Hi Landlord, here is the bond data that suggests I don't need to do that. Suck it up, buttercup!
Give him a smile and tell him the bad news
Rent review notice: Due to recent legislation changes and increasing cost …the weekly rent will increase …effective on….
Tenant: updates automatic payment
How kind of the tenant to update their automatic payment so they can keep on paying for the privilege of living in a property that ha increased massively in price! It's almost as if they enjoy being taken advantage of. All going well one day soon they may be able to purchase a home instead of lining the pockets of greedy landlords like you who don't care about their well-being .
In my long and illustrious renting career, I have always only rented from older, potentially debt free landlords. Always direct, never through a property mangler.
In the last 10 years with 3 different properties, I have had the sum total of 1 rent increase during a tenancy. (auckland based)
Dont rent from Johnny come lately.
I wonder what the contribution of rent rises are to our overall CPI rises?
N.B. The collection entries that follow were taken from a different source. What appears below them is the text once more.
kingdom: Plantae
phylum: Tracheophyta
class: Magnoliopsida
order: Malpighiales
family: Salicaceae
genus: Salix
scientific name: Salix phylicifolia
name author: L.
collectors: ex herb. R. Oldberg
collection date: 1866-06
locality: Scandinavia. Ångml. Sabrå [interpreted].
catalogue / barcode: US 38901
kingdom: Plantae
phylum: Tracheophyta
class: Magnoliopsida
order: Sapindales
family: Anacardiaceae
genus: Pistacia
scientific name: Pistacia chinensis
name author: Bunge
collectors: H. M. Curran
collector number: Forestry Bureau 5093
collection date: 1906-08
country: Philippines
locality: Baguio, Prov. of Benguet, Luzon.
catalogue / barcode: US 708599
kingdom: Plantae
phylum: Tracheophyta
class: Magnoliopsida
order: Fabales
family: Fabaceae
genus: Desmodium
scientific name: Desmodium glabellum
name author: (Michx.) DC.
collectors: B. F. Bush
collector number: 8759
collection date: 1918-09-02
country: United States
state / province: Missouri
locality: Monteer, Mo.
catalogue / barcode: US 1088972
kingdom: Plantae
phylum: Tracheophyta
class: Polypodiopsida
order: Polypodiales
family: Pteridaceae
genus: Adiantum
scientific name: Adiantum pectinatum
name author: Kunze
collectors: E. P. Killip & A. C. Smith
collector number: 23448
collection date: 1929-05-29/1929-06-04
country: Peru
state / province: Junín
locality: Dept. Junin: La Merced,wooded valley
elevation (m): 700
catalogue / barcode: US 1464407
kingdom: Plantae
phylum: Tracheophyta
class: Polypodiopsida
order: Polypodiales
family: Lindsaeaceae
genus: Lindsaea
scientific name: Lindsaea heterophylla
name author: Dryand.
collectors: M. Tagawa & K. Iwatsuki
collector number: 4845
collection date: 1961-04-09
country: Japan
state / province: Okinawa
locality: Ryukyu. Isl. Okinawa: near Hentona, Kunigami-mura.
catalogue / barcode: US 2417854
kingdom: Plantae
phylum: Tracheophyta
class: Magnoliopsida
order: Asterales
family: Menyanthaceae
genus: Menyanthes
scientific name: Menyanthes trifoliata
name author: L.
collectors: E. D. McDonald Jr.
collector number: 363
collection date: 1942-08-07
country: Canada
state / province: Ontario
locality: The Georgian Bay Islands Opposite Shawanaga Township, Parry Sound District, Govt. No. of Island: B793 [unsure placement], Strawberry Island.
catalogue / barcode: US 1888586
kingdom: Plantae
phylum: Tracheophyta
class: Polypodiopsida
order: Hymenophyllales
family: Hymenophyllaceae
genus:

For example, had rent rises remained at the level of the 2% target, and all other rises/falls had stayed the same - I wonder what difference that would have made to the headline inflation figure the RBNZ is working with at the moment?
OCR rises have exactly the opposite effect on rent rises (i.e., they are inflationary in that regard).
And I assume, the above stats, if based on bond data, don't take into account any rent rises for emergency and/or transition housing rent costs over the period.
I really have lost confidence in the shallow sort of analysis/commentary out of the RBNZ at the moment.
I know this sounds crap but hear me out.
Compound interest has been referred to as the 8th wonder of the world. Is paying rent the 9th.
It's the gift that keeps giving, until you finally expire.
HW2, it doesn't sound like crap at all. Albert Einstein is credited with the quote, "Compound interest is the eighth wonder of the world”. He who understands it, earns it...he who doesn't, pays it."
I really worry for those old ladies who are renting. They have little savings if any and they have to watch every penny. For them they have no compound interest like you, just rent anxiety and how much the rent will be increasing or when the landlord sells where they will go.
Then I realise that they were young once and they made their choices.
NB: When we had little old lady tenants we made their lives comfortable and happy. Lowish rents. When we sold, the new owners made us multi millionaires, so I think it was all worth it.
I am the ghost of Christmas past …,,
Find another haunt, if there are any available
Unbelievable 😆
Yes unbelievable
... so ... all the excessive methods used by Ardern & Robbo to kick the snot out of landlords and to slow rent rises have done ... absolutely nothing !
Most incompetent government ever , utterly useless , completely stupid ...
Not in Auckland. CPI is at 10%. Rent increases at 0%. In essence rents have fallen 10% in Auckland.
In Australia, they are making a big deal of the increasing interest rates causing rents to rise. Rents over there are rising a lot. But that narrative isn't really occurring in NZ. Although it must be having an effect, as interest rates have risen a lot more in NZ.
I think they're pumping migration harder. Must've been Brock's spruiking.
Economists from Westpac Business Bank expect advertised rents to increase by a further 11.5 per cent in 2023, on top of the 10 per cent rise recorded to 2022. If this forecast is realised, it would be the sharpest annual increase on record.
Now borders are open, including in China, and the inflow of migrants and international students is gathering pace, putting further strain on an already tight market.